The clearest lesson to be learned from all of this is that… well, that there are lessons to be learned in how to handle such situations in the future. So, here are some ideas for ways to clear this one up and to prevent similar catastrophes.
1. Don’t call it a blocking rule. That’s not what it is. If it needs to exist, call it an anti-defense rule, and make it separate from the blocking rule (which should be restricted to acts of blocking that are dangerous, such as sudden braking, swerving, or otherwise erratic behavior).
2. Make the punishment for the anti-defense rule less strict than for the blocking rule. The fan base has been loud and clear on this: regardless of whether he knew the rule going in, a black flag that resulted in Helio losing the race (never mind being removed from an excellent battle for the lead) was far too harsh for the crime. These offenses need to be treated with the differing levels of severity that they inherently carry.

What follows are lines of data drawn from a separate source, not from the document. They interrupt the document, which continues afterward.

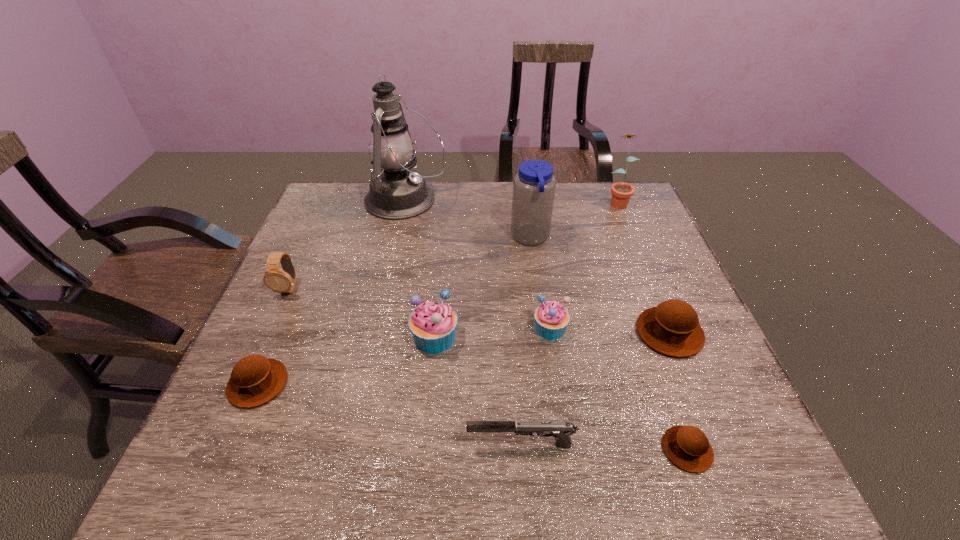
This screenshot has height=540, width=960. Find the location of `blank area located on the right of the tallest muffin`. blank area located on the right of the tallest muffin is located at coordinates (516, 337).

Where is `free space located 0.300m on the face of the watch`? free space located 0.300m on the face of the watch is located at coordinates (235, 407).

Locate an element on the screen. The width and height of the screenshot is (960, 540). free region located on the back of the right blue muffin is located at coordinates (537, 235).

Where is `vacant region located on the back of the biggest brown muffin`? vacant region located on the back of the biggest brown muffin is located at coordinates (636, 249).

Locate an element on the screen. free region located 0.090m at the muzzle end of the gun is located at coordinates (419, 445).

Locate an element on the screen. free space located 0.280m at the muzzle end of the gun is located at coordinates (317, 445).

Locate an element on the screen. Image resolution: width=960 pixels, height=540 pixels. vacant region located 0.360m at the muzzle end of the gun is located at coordinates pos(274,445).

Locate an element on the screen. The height and width of the screenshot is (540, 960). free space located on the right of the leftmost brown muffin is located at coordinates (407, 384).

Identify the location of free space located 0.360m on the left of the smallest brown muffin. Image resolution: width=960 pixels, height=540 pixels. (468, 450).

This screenshot has width=960, height=540. Identify the location of oil lamp that is at the far edge. (396, 192).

3. Be consistent and transparent in the application. The inconsistent application of penalties has been a point of contention for some time. Rules that carry severe consequences shouldn’t be subjective: if a rule that can result in a black flag is written such that it requires a flimsy judgment call to be enforced, it needs to be rewritten. And no one should be immune: the mere fact that fans can point toward identical offenses that didn’t result in a penalty or speculate that certain drivers would have had this rule applied less stringently reveals a very serious problem. Moreover, multiple sources have called Helio a blocking “repeat offender,” but no one has anything concrete to point toward to corroborate the claim. A more severe punishment for someone who’s deliberately flouting the rules will make a lot more sense to a lot more people, so if a driver is being repeatedly warned, tell us about it. This business of the rules being NONE OF OUR BUSINESS (credit to Pressdog) is extremely damaging, particularly in situations like the one we currently face.
4. Enough with the spec cars already. It’s likely that we can all agree on this one: If we need an anti-defense rule, we’re no longer racing. Roll on, 2012.